= Vronwy Hankey =

British archaeologist (1916–1998)

Vronwy Hankey, FSA ( Vronwy Mary Fisher; 15 September 1916 – 11 May 1998) was an archaeologist and academic, specialising in Near Eastern archaeology, the Minoan civilization, and Mycenaean Greece. She had an Honorary Fellowship at University College London and an attachment to the university's Petrie Museum of Egyptian Archaeology.

Hankey was born on 15 September 1916 to a Welsh family, and was brought up in Stilton, Huntingdonshire, England. She studied classics at Girton College, Cambridge and graduated with a first class honours degree. She was also awarded a blue in hockey. In 1938, she joined the British School at Athens and was involved in a number of excavations, including those at Knossos and Mycenae.

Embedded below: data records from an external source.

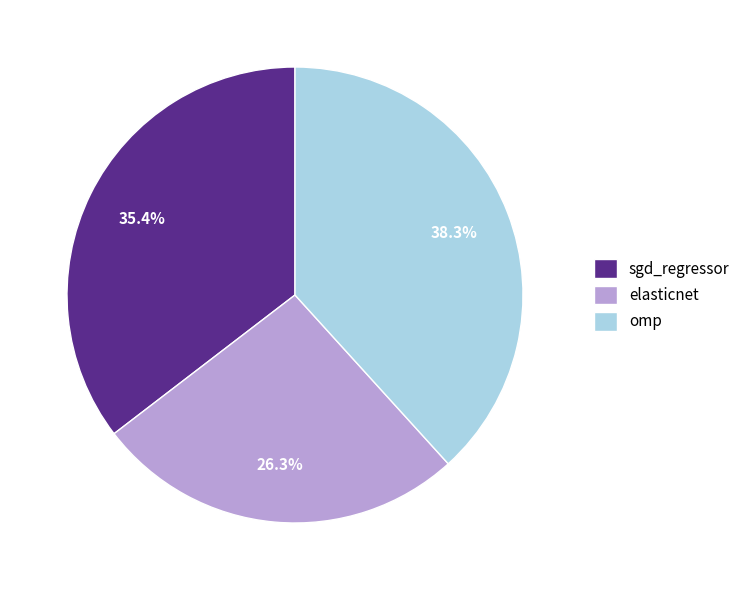

Is omp the majority of the pie?

No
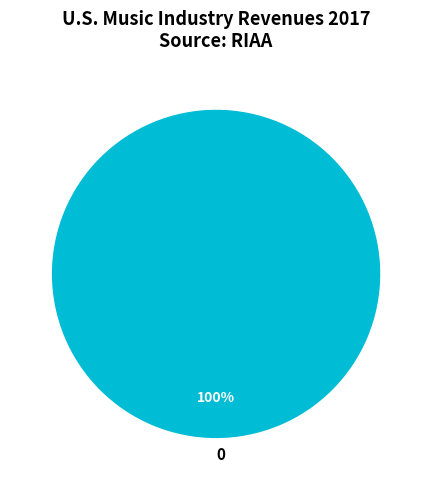

Does any single category account for the majority?

Yes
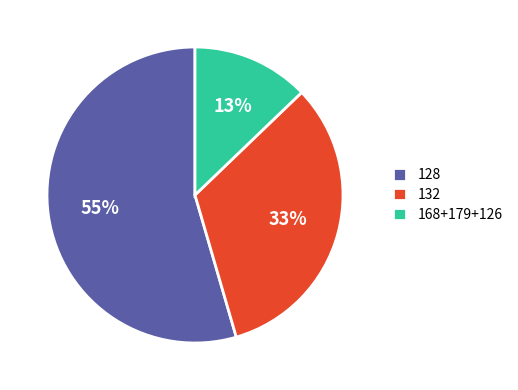

Does any single category account for the majority?

Yes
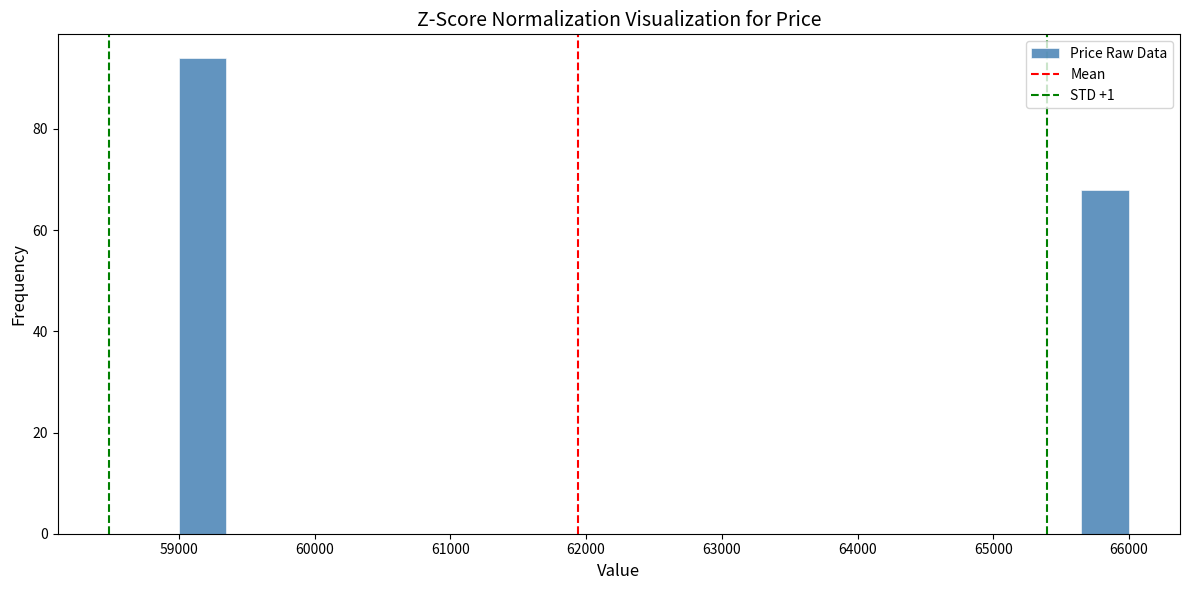

Read against the x-axis, roughly where is the centre of the tallest bar?

59200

In 1941 she married Henry Hankey, the son of Maurice Hankey, 1st Baron Hankey, who became a diplomat with whom she travelled for some years before he was posted to London in 1970. Vronwy continued her interest in archaeology alongside her duties as a diplomat's wife, and was the archaeologist "who identified Cyprus as the crucial link between East Mediterranean shipping in the Late Bronze Age."

A scholarship, the Vronwy Hankey Memorial Fund for Aegean Studies, is available from the British School at Athens.